* Work instruction
Which lines of the material below contain the word "Nachricht"? Show each of them in full.

[[ Source data, beginning ]]

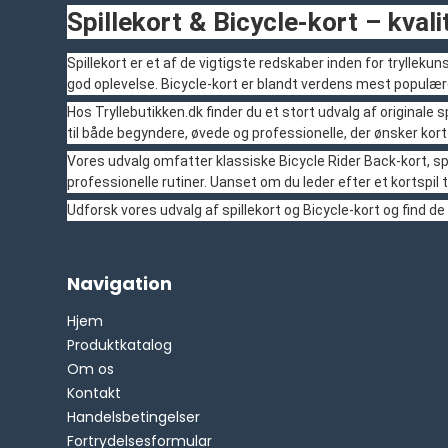
Spillekort & Bicycle-kort – kvalit
Spillekort er et af de vigtigste redskaber inden for tryllek
god oplevelse. Bicycle-kort er blandt verdens mest populær
Hos Tryllebutikken.dk finder du et stort udvalg af originale s
til både begyndere, øvede og professionelle, der ønsker kor
Vores udvalg omfatter klassiske Bicycle Rider Back-kort, s
professionelle rutiner. Uanset om du leder efter et kortspil t
Udforsk vores udvalg af spillekort og Bicycle-kort og find de 
Navigation
Hjem
Produktkatalog
Om os
Kontakt
Handelsbetingelser
Fortrydelsesformular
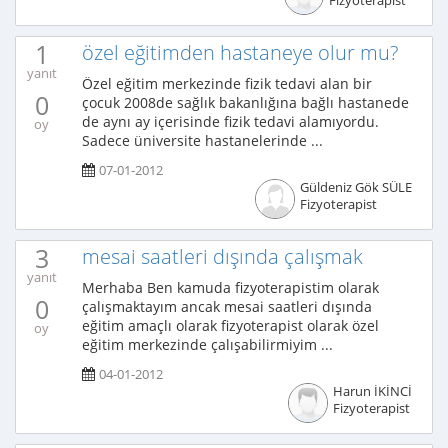
Fizyoterapist
1
özel eğitimden hastaneye olur mu?
yanıt
Özel eğitim merkezinde fizik tedavi alan bir
0
çocuk 2008de sağlık bakanlığına bağlı hastanede
de aynı ay içerisinde fizik tedavi alamıyordu.
oy
Sadece üniversite hastanelerinde ...
07-01-2012
Güldeniz Gök SÜLE
Fizyoterapist
3
mesai saatleri dışında çalışmak
yanıt
Merhaba Ben kamuda fizyoterapistim olarak
0
çalışmaktayım ancak mesai saatleri dışında
eğitim amaçlı olarak fizyoterapist olarak özel
oy
eğitim merkezinde çalışabilirmiyim ...
04-01-2012
Harun İKİNCİ
Fizyoterapist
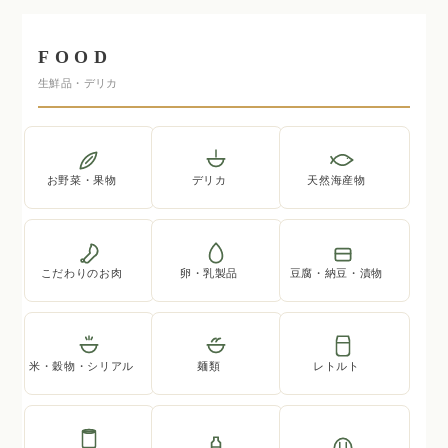
FOOD
生鮮品・デリカ
お野菜・果物
デリカ
天然海産物
こだわりのお肉
卵・乳製品
豆腐・納豆・漬物
米・穀物・シリアル
麺類
レトルト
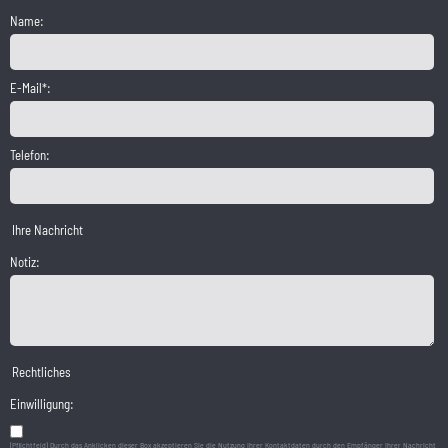
Name:
E-Mail*:
Telefon:
Ihre Nachricht
Notiz:
Rechtliches
Einwilligung:
(Pflichtfeld) Durch das Anklicken dieser Box akzeptieren Sie die Nutzung Ihrer Kontaktdaten durch den Empfänger Ihrer Nachricht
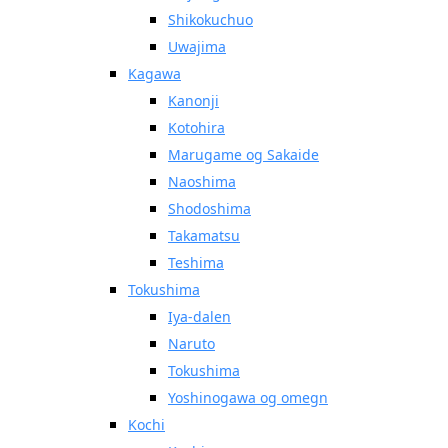
Shikokuchuo
Uwajima
Kagawa
Kanonji
Kotohira
Marugame og Sakaide
Naoshima
Shodoshima
Takamatsu
Teshima
Tokushima
Iya-dalen
Naruto
Tokushima
Yoshinogawa og omegn
Kochi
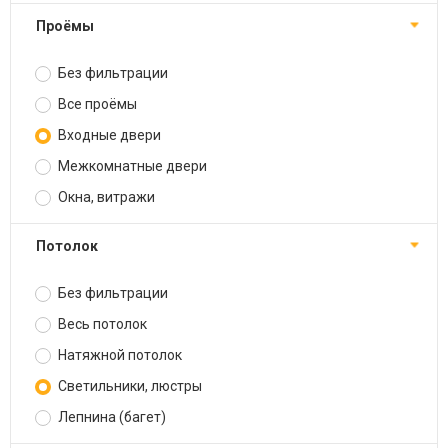
Проёмы
Без фильтрации
Все проёмы
Входные двери
Межкомнатные двери
Окна, витражи
Потолок
Без фильтрации
Весь потолок
Натяжной потолок
Светильники, люстры
Лепнина (багет)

[[ Source data, end ]]

* The answer
Ihre Nachricht
(Pflichtfeld) Durch das Anklicken dieser Box akzeptieren Sie die Nutzung Ihrer Kontaktdaten durch den Empfänger Ihrer Nachricht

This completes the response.